* _WRITTEN TASK_: In the entries below, take the lines from the line with "The objective of" to the line with "- **Priority:** Balance" and write them out again, swapping "runway" for "cushion" and changing nothing else. Leave out the pictures and give only those lines.

* _RECORDS SUPPLIED_:
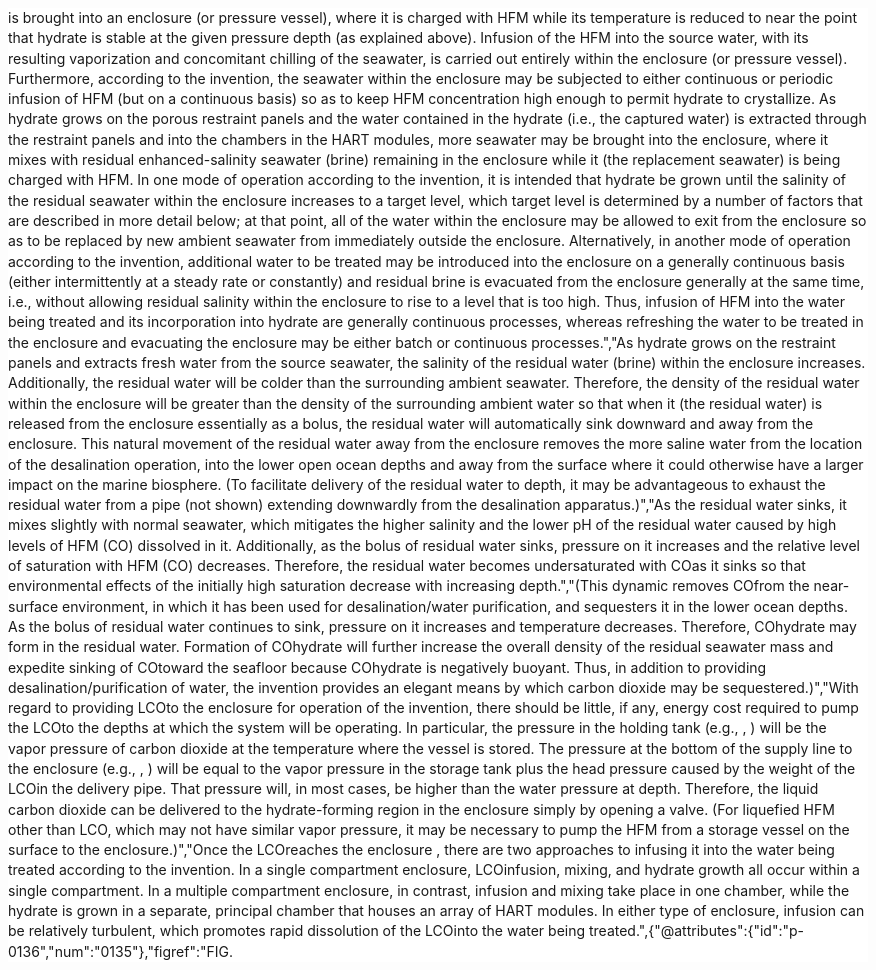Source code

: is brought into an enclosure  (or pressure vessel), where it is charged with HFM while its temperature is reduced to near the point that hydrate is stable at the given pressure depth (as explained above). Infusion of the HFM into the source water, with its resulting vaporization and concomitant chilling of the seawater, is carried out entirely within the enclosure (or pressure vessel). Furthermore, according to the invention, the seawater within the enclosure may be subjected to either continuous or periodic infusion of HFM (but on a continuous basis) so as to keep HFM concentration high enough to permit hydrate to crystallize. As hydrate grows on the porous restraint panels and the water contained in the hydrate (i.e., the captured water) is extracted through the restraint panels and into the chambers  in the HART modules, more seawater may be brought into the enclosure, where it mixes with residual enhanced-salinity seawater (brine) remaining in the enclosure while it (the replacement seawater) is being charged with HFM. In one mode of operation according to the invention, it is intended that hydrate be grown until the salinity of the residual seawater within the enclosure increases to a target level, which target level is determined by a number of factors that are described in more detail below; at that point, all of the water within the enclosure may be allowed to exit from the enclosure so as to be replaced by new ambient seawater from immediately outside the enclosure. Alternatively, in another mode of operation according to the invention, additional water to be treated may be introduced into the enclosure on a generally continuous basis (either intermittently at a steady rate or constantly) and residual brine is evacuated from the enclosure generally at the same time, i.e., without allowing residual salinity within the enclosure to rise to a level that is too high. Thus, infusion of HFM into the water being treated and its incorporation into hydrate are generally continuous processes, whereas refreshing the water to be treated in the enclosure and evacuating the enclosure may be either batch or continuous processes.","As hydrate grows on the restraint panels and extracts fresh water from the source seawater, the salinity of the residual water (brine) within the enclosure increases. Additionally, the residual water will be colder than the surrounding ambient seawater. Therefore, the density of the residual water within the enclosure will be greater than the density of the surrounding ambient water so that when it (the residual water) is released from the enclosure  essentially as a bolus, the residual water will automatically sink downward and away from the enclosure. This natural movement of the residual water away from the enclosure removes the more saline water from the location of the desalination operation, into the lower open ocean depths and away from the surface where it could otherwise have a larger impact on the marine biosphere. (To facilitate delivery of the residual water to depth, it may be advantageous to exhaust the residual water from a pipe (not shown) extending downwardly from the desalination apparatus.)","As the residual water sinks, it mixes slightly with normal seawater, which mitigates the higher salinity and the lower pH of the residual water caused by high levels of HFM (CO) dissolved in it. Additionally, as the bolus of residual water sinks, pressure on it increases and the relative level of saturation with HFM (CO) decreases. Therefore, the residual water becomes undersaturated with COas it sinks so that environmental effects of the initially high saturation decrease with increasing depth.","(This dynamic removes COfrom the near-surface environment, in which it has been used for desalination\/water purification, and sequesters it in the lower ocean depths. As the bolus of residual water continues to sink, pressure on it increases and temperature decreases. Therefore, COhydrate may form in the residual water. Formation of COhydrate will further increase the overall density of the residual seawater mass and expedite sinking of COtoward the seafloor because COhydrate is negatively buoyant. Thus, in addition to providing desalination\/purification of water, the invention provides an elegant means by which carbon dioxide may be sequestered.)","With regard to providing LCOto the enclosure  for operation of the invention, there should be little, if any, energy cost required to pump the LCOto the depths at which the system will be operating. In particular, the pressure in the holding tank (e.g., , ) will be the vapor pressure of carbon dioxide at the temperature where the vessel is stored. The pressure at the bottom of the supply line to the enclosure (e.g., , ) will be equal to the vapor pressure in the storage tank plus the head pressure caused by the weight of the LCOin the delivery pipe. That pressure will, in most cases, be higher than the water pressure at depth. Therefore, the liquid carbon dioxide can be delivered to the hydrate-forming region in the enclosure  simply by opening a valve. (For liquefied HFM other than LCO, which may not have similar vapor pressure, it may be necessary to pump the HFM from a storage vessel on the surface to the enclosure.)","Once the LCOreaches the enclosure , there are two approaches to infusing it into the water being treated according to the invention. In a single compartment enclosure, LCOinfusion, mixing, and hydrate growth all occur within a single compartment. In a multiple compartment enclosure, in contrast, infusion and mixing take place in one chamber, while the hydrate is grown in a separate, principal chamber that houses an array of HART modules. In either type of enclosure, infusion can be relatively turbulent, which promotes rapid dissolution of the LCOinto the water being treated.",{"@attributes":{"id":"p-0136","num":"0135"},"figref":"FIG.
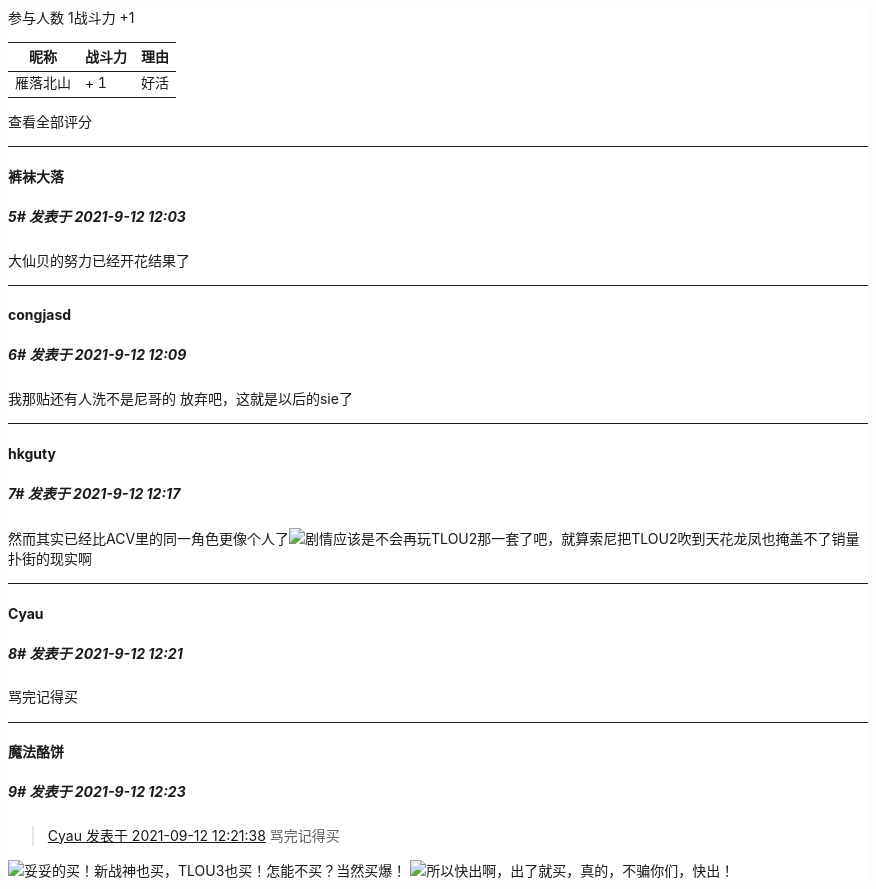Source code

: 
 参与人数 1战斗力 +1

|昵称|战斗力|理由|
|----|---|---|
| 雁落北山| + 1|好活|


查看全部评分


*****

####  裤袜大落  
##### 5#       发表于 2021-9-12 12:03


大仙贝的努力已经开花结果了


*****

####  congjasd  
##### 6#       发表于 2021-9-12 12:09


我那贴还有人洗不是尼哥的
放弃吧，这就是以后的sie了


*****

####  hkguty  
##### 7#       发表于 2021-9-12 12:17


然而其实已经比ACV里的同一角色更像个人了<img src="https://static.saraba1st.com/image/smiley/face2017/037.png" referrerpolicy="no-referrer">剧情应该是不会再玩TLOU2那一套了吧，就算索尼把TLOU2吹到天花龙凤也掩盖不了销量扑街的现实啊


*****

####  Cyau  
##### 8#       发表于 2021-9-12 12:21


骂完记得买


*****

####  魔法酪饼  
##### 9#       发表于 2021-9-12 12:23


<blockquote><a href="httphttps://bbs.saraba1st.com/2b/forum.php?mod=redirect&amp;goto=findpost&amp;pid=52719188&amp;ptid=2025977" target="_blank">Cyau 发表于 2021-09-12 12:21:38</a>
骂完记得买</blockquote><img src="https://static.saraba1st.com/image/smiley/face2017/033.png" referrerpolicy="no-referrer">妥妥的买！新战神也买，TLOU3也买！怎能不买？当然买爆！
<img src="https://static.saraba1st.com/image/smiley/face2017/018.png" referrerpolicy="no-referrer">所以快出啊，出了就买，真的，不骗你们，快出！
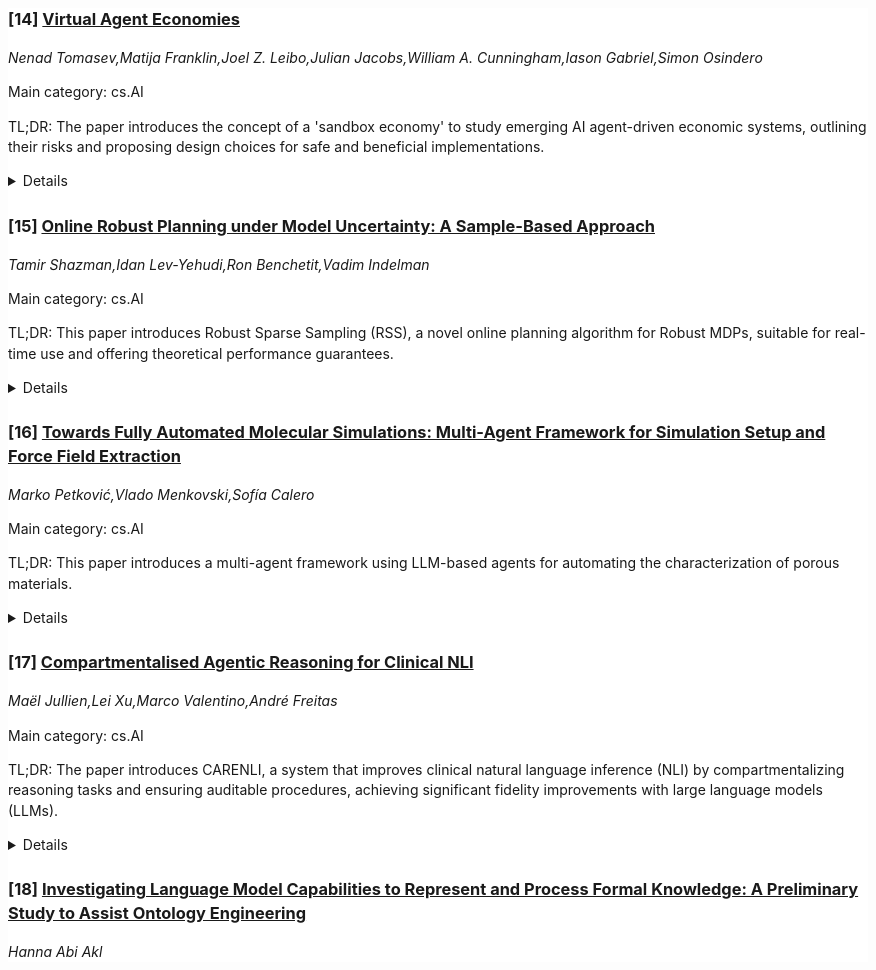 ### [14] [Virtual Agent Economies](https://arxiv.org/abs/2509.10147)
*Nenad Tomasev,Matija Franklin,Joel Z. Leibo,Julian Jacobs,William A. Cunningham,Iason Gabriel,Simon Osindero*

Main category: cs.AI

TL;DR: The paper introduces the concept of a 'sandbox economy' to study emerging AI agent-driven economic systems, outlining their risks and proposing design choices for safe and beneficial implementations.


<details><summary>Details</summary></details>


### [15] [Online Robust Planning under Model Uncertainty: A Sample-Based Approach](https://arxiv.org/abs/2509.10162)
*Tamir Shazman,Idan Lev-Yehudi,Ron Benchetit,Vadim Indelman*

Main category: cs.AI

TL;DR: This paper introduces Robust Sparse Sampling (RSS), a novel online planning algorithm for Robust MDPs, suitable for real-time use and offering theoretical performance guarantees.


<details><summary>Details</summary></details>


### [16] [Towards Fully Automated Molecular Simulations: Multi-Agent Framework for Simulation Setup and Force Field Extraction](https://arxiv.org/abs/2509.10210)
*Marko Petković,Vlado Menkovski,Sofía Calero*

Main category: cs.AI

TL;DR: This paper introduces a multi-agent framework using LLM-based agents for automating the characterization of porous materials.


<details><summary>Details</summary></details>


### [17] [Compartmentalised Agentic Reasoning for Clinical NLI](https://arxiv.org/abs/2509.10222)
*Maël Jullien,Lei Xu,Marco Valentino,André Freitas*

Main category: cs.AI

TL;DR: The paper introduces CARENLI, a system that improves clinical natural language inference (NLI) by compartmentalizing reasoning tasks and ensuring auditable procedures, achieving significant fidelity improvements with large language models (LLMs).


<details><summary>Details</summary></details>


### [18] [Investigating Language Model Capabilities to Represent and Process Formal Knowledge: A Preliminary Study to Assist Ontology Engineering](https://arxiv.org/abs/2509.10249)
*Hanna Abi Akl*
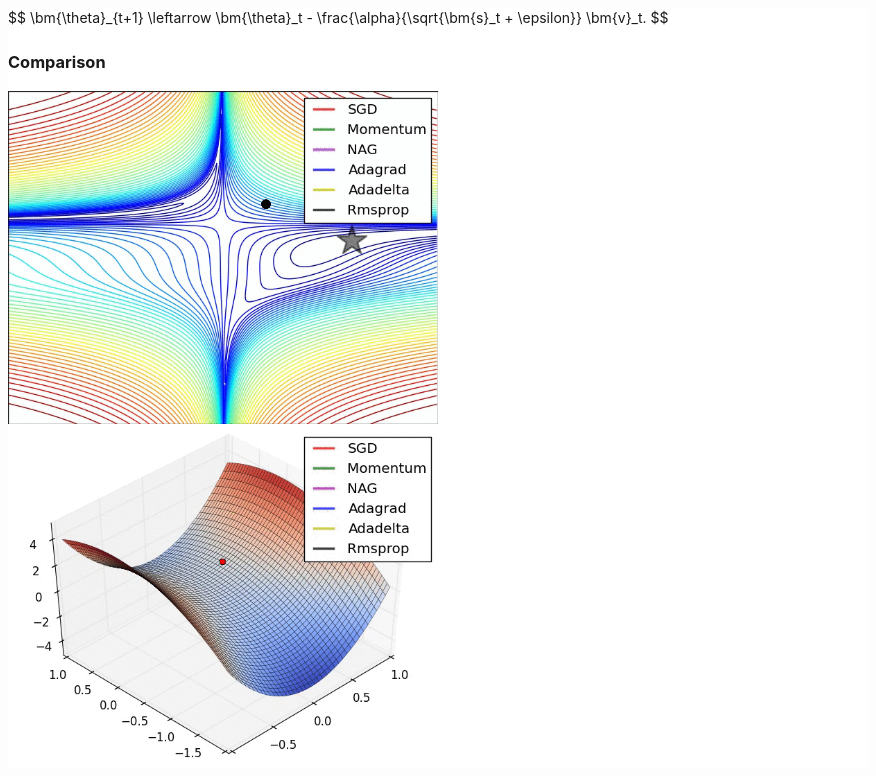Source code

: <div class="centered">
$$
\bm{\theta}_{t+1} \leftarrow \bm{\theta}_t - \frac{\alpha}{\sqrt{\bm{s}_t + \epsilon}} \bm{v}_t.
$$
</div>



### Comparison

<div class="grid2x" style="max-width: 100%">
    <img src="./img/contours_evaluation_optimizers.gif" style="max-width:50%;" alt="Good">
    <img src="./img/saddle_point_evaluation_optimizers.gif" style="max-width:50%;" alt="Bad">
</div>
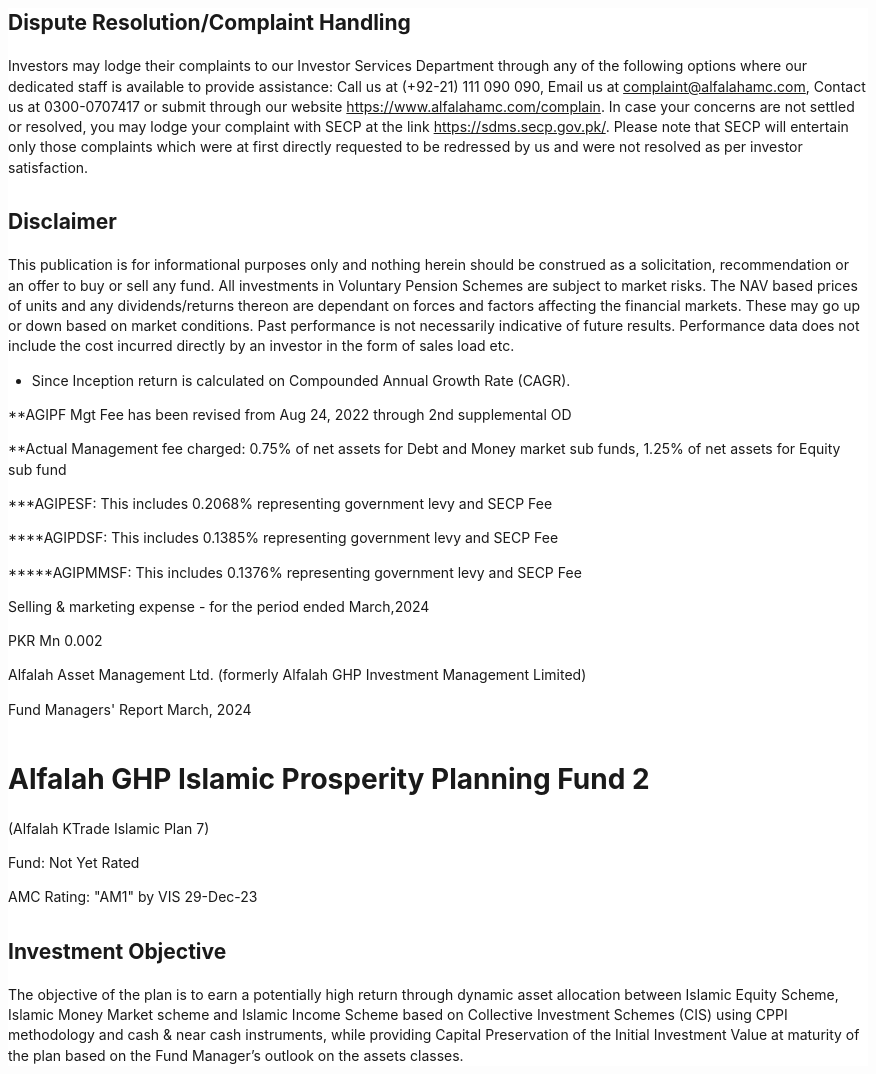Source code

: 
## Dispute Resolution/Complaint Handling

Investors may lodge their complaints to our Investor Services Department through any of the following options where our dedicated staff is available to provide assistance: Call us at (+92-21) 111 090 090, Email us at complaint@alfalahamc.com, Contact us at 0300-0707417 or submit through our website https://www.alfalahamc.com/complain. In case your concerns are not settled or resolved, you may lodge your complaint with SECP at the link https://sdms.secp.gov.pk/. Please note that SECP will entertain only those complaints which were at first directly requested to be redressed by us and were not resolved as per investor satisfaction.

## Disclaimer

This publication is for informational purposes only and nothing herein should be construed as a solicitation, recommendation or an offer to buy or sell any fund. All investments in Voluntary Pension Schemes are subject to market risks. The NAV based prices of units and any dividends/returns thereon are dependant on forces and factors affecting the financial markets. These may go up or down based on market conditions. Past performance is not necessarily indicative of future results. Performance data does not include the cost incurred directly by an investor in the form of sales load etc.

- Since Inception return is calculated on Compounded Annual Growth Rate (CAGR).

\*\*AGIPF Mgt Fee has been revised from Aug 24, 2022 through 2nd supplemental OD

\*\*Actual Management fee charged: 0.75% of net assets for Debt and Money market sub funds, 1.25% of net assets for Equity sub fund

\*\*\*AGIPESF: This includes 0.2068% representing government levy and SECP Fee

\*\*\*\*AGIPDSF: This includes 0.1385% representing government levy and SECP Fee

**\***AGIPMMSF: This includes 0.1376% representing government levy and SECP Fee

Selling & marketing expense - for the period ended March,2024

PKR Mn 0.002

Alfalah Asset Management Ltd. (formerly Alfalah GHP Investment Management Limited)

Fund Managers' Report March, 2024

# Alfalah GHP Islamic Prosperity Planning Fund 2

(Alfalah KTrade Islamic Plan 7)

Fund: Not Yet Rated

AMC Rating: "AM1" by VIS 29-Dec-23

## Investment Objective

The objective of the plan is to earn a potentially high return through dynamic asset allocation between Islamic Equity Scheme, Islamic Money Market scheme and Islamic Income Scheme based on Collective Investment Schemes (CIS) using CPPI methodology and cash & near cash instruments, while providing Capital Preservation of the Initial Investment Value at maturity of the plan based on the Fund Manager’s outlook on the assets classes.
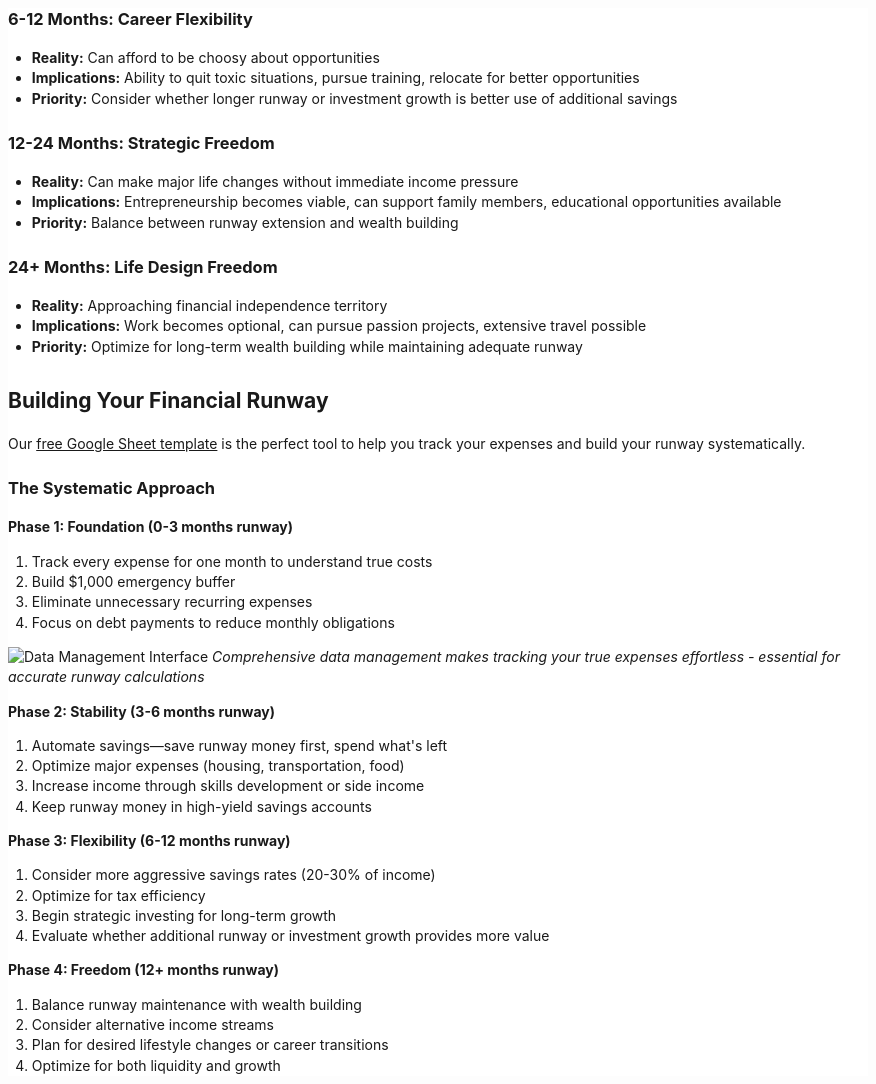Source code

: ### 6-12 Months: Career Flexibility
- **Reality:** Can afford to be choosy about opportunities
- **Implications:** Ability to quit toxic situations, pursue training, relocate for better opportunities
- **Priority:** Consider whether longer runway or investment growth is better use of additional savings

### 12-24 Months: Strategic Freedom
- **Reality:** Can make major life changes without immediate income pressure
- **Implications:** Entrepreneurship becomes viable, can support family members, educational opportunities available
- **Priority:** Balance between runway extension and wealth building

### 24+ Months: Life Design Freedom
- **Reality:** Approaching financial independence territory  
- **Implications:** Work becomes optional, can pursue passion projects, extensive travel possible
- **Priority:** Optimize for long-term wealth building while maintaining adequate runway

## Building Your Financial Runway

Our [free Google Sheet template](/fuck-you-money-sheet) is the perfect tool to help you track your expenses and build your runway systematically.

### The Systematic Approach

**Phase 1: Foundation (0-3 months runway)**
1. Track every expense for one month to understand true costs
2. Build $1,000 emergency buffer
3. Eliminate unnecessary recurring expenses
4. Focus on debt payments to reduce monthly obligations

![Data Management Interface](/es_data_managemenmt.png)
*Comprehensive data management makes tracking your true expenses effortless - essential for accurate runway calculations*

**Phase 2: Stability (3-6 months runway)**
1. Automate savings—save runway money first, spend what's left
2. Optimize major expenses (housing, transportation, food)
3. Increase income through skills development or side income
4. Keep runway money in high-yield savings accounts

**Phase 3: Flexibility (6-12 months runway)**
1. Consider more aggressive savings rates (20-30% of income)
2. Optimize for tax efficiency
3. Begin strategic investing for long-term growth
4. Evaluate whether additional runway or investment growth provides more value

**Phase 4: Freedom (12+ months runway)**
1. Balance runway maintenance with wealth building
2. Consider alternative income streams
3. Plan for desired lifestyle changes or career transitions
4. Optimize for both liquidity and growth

* _EXERCISE ANSWER_:
The objective of the plan is to earn a potentially high return through dynamic asset allocation between Islamic Equity Scheme, Islamic Money Market scheme and Islamic Income Scheme based on Collective Investment Schemes (CIS) using CPPI methodology and cash & near cash instruments, while providing Capital Preservation of the Initial Investment Value at maturity of the plan based on the Fund Manager’s outlook on the assets classes.
Source code

: ### 6-12 Months: Career Flexibility
- **Reality:** Can afford to be choosy about opportunities
- **Implications:** Ability to quit toxic situations, pursue training, relocate for better opportunities
- **Priority:** Consider whether longer cushion or investment growth is better use of additional savings

### 12-24 Months: Strategic Freedom
- **Reality:** Can make major life changes without immediate income pressure
- **Implications:** Entrepreneurship becomes viable, can support family members, educational opportunities available
- **Priority:** Balance between cushion extension and wealth building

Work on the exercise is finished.